On only a few occasions in the past had Youssef been reluctant to go home to the tin-roofed house he shared with his mother. When he was thirteen, he had mashed pods of mkhinza under the teacher’s desk so that the class had to be canceled because of the smell. He had been suspended and told to bring his mother in to see the principal. Then there was the time when he had been caught, with Maati and Amin, sneaking into the Star Cinema. The volunteer usher had dragged him by the shirt all the way home to confront his mother.
But neither time compared to how he felt tonight. When he walked through the door, he found her bent over a large piece of red fabric, cutting it in half. “Look at this,” she said. “I bought it for fifteen dirhams a meter. Can you believe it?” She smiled; her eyes sparkled with happiness at the bargain she had managed for herself. “Are you hungry? There’s still some harsha left.”
“No, I’m not.” He sat down on the divan next to her, watching as she worked on the fabric laid out on the table.
“I’m going to make a tablecloth out of it.
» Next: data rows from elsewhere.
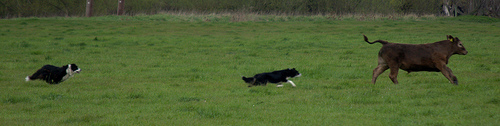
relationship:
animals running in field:
[16, 32, 472, 92] [2, 13, 499, 124]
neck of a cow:
[445, 40, 459, 64] [359, 24, 469, 88]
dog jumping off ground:
[23, 57, 82, 86] [2, 15, 499, 123]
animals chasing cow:
[240, 68, 302, 87] [358, 32, 470, 87]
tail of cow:
[355, 28, 385, 50] [353, 13, 486, 97]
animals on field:
[240, 68, 302, 87] [215, 87, 428, 124]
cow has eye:
[352, 26, 489, 100] [285, 62, 311, 85]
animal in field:
[359, 32, 473, 93] [79, 40, 457, 113]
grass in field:
[136, 57, 169, 82] [34, 11, 355, 56]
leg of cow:
[387, 60, 400, 89] [355, 27, 482, 88]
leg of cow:
[371, 65, 384, 85] [305, 39, 485, 104]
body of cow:
[377, 48, 443, 72] [359, 24, 469, 88]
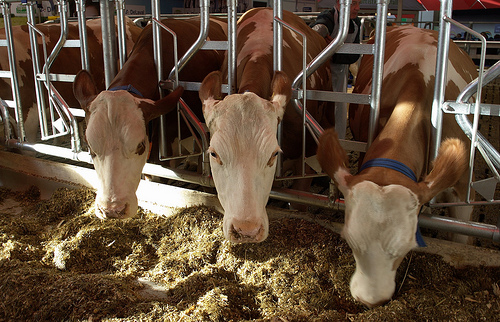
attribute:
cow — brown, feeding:
[67, 15, 206, 231]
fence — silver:
[5, 1, 490, 109]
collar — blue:
[360, 158, 420, 181]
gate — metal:
[21, 3, 194, 172]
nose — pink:
[223, 216, 273, 245]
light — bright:
[35, 89, 91, 157]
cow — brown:
[316, 126, 470, 307]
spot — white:
[212, 105, 286, 234]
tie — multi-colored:
[180, 97, 207, 146]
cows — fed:
[66, 28, 485, 314]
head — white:
[83, 93, 152, 217]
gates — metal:
[12, 6, 279, 175]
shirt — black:
[315, 14, 362, 61]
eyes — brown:
[87, 143, 150, 156]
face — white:
[208, 130, 280, 247]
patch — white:
[394, 105, 416, 120]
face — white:
[85, 122, 150, 220]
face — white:
[344, 225, 415, 306]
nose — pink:
[96, 199, 132, 218]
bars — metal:
[100, 3, 164, 57]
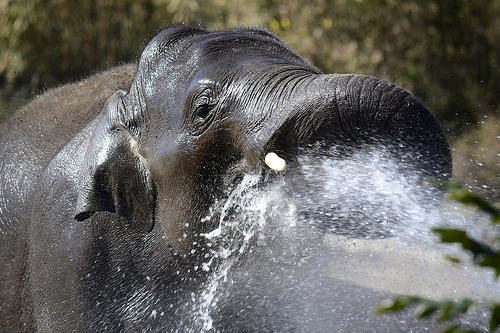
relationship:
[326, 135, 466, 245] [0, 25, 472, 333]
water droplets spraying elephant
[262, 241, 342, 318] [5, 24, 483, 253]
droplets spraying elephant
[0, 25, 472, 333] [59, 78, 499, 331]
elephant drinking water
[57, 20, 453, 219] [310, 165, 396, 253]
head drinking water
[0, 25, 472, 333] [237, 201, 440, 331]
elephant drinking water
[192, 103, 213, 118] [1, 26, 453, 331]
eye on animal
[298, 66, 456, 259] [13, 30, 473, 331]
trunk on elephant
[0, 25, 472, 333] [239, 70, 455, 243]
elephant has trunk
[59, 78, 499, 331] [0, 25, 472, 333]
water under elephant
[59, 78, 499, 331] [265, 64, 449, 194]
water under trunk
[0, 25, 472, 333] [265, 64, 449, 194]
elephant has trunk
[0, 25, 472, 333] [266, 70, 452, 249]
elephant has trunk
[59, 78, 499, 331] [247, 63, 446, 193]
water under trunk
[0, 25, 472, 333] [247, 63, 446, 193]
elephant has trunk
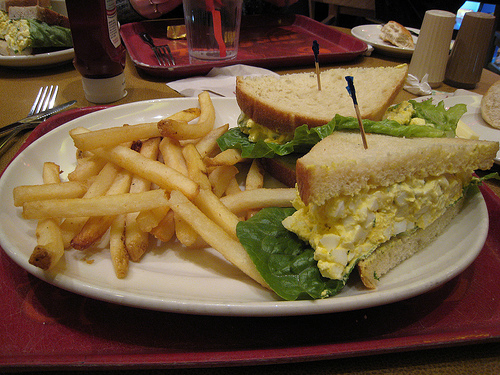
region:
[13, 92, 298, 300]
a pile of fries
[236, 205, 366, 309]
green leaf sticking out of the sandwich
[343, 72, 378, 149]
toothpick sticking in the bread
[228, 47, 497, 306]
two halves of a sandwich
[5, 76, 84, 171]
a fork and a knife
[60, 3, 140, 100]
bottle of ketchup on the table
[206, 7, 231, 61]
straw in the grass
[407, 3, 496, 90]
salt and pepper shakers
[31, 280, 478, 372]
shadow from the plate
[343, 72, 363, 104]
top of the toothpick is blue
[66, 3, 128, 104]
Plastic bottle of ketchup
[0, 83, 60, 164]
Silver fork on underneath knife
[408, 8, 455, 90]
Salt shaker on table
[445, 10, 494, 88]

Maybe even napkins.”
“Great.”
“What’s wrong?”
She always knew when he was hiding something, even when she could not get it out of him. Unable to meet her gaze, he looked down at his shoes. “I need to talk to you,” he said. The words came out uneasily, strung together by guilt and regret.
When he looked up again, his mother had dropped the fabric and the scissors. She was glaring at him as though he had just confessed that he planned to kill someone. She slapped him. “Please,” he said, holding her arm away from him. “Don’t hit me.”
“Why?” she screamed. “What do you think you’re going to get out of him?”
“Didn’t you hear what I just said?” Youssef took out the shiny apartment key and showed it to her. “He’s already given us an apartment. We can move out. We don’t have to live here anymore.”
His mother let herself fall on the divan now, her head between her hands, tears running down her face. “My God, my God.”
“What’s wrong?”
“You don’t know who you’re dealing with,” she said, shaking her head.
“Then why don’t you tell me?”
“These people — they’d never do anything for you. They didn’t want you when you were a baby. And now you think it’s going to change?”
“What people are you talking about? My father—”
At the word, his mother blinked.
“My father gave me the apartment,” Youssef said. “Look at the key, right here. It’s ours. We can go there tomorrow and I’ll show it to you if you don’t believe me.”